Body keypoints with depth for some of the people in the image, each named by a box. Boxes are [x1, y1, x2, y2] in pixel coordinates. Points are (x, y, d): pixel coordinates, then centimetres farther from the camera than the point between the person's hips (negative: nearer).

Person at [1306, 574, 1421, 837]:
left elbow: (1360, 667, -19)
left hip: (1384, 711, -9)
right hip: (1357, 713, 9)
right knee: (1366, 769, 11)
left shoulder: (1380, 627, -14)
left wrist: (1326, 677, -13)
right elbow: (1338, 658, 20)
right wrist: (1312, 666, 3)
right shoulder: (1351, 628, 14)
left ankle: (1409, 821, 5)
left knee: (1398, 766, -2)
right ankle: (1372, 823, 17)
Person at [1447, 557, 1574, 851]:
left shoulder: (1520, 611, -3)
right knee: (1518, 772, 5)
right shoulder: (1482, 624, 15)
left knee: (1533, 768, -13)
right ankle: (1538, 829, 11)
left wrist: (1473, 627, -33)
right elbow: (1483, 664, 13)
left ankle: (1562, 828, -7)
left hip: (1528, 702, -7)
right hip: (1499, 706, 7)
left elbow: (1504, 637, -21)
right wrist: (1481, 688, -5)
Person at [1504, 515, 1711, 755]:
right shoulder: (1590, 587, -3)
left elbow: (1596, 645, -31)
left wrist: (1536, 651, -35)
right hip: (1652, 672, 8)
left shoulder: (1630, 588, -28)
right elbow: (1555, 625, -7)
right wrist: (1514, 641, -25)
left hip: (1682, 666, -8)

+-------+

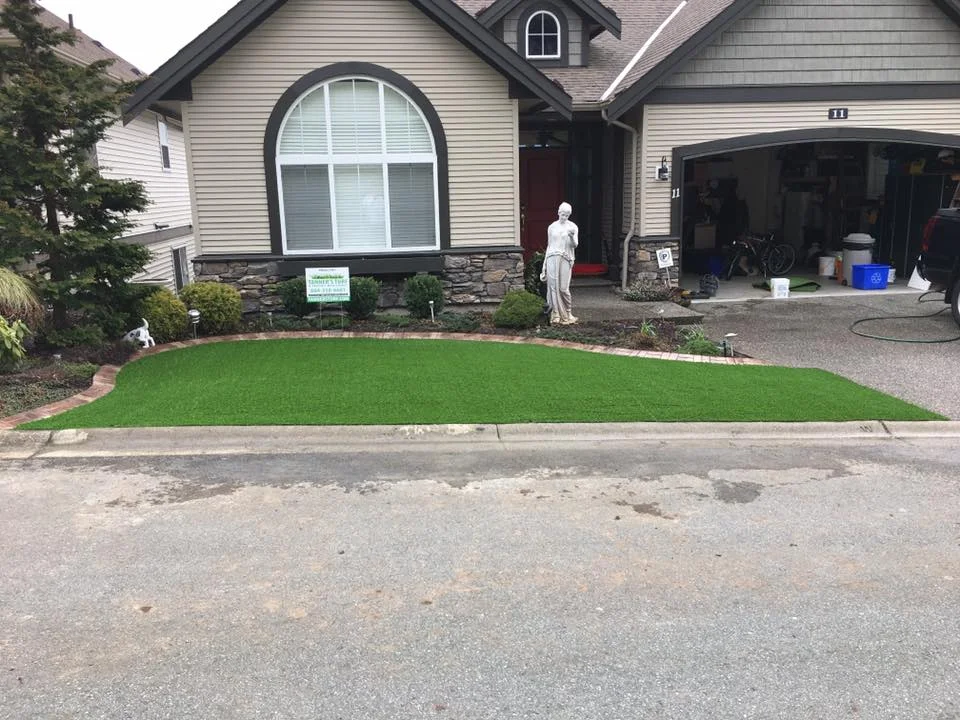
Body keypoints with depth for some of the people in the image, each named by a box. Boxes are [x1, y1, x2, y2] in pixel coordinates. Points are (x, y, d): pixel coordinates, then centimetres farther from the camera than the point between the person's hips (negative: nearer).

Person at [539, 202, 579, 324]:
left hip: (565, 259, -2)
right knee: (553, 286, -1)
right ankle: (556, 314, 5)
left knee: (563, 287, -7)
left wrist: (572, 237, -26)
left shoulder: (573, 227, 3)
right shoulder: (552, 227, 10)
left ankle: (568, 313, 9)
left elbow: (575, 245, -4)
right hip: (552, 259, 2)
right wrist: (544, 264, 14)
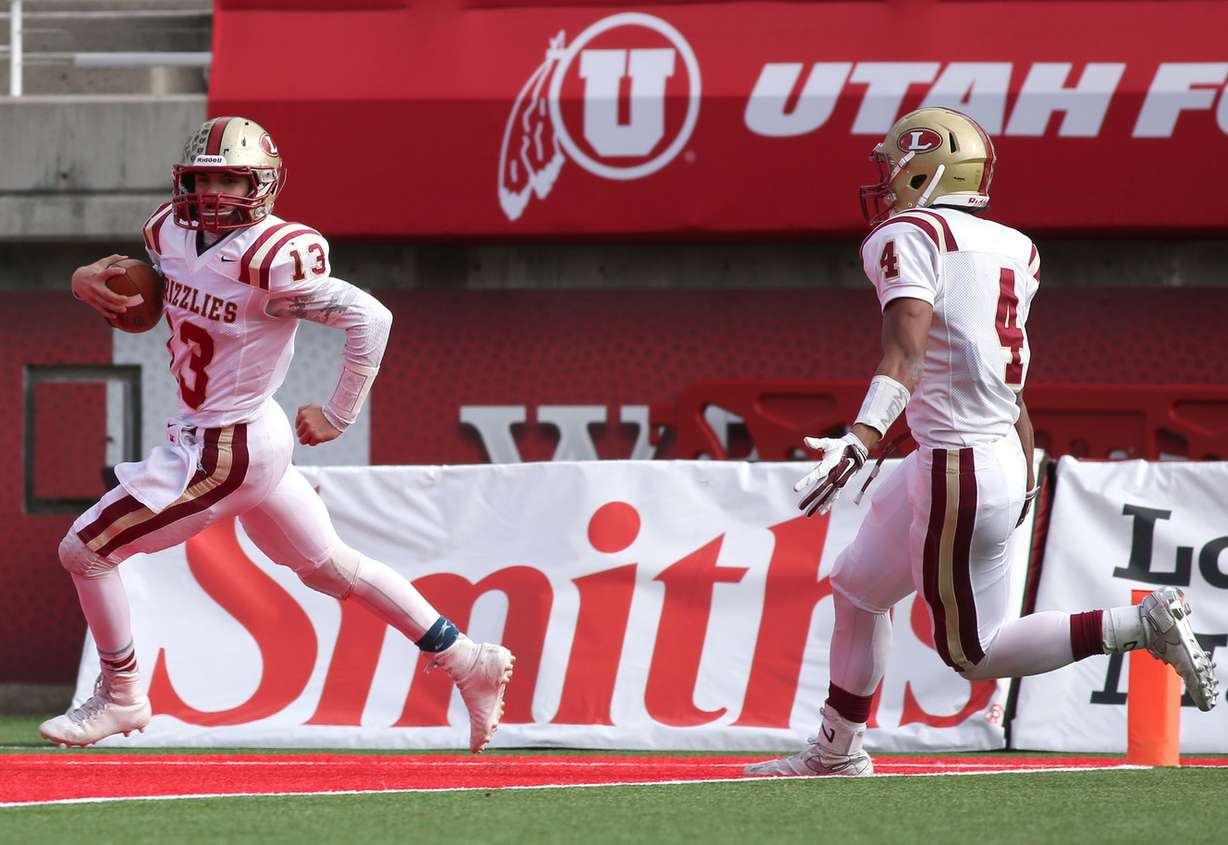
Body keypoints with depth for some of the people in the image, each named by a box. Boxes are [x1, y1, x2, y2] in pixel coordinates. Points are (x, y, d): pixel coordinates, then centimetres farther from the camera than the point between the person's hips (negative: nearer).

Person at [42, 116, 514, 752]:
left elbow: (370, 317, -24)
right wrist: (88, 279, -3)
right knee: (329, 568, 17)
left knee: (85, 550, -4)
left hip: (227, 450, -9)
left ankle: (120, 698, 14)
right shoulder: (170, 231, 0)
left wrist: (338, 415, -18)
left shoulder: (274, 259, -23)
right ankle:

+-------+

:: Work to complete ::
Out of the data above, set down the lines from the one with "left shoulder: (1380, 627, -14)" to the one with "left hip: (1682, 666, -8)", both included, exactly as written and with no additions.

:: Result for this exercise ::
left shoulder: (1380, 627, -14)
left wrist: (1326, 677, -13)
right elbow: (1338, 658, 20)
right wrist: (1312, 666, 3)
right shoulder: (1351, 628, 14)
left ankle: (1409, 821, 5)
left knee: (1398, 766, -2)
right ankle: (1372, 823, 17)
Person at [1447, 557, 1574, 851]:
left shoulder: (1520, 611, -3)
right knee: (1518, 772, 5)
right shoulder: (1482, 624, 15)
left knee: (1533, 768, -13)
right ankle: (1538, 829, 11)
left wrist: (1473, 627, -33)
right elbow: (1483, 664, 13)
left ankle: (1562, 828, -7)
left hip: (1528, 702, -7)
right hip: (1499, 706, 7)
left elbow: (1504, 637, -21)
right wrist: (1481, 688, -5)
Person at [1504, 515, 1711, 755]:
right shoulder: (1590, 587, -3)
left elbow: (1596, 645, -31)
left wrist: (1536, 651, -35)
right hip: (1652, 672, 8)
left shoulder: (1630, 588, -28)
right elbow: (1555, 625, -7)
right wrist: (1514, 641, -25)
left hip: (1682, 666, -8)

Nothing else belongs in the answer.